─── WORKING DATA

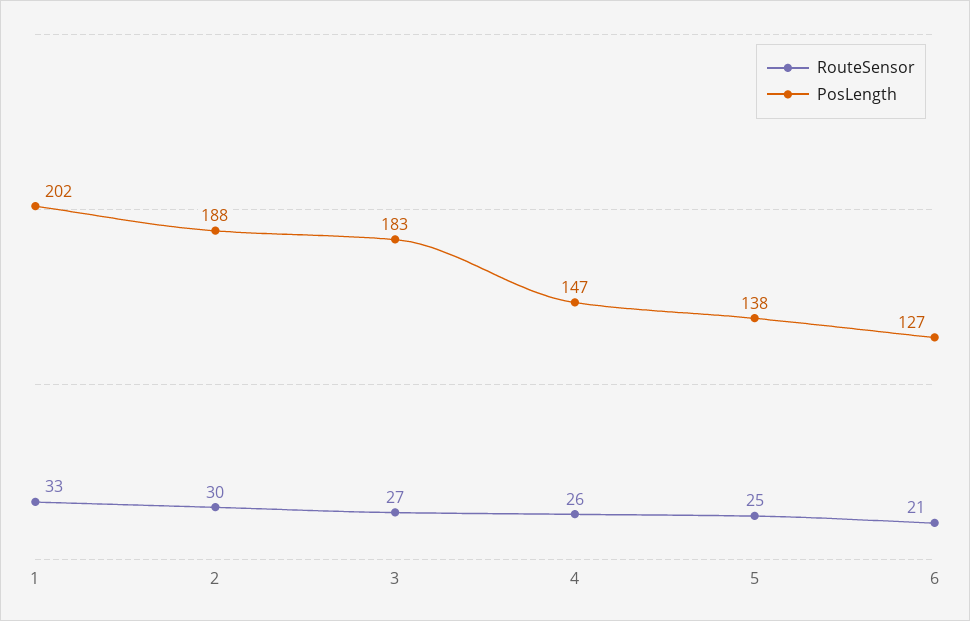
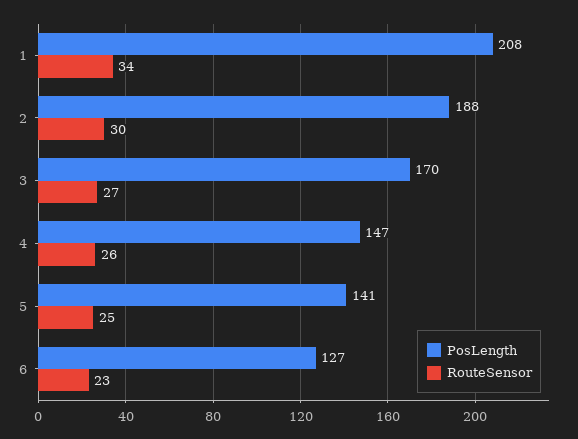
RouteSensor, 1: 33 -> 34
PosLength, 1: 202 -> 208
PosLength, 3: 183 -> 170
PosLength, 5: 138 -> 141
RouteSensor, 6: 21 -> 23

──────

**TO-DO ITEM**
The expected result is every record above, word for word, with no pictures in it.

**ANSWER FOR THIS EXERCISE**
RouteSensor, 1: 33 -> 34
PosLength, 1: 202 -> 208
PosLength, 3: 183 -> 170
PosLength, 5: 138 -> 141
RouteSensor, 6: 21 -> 23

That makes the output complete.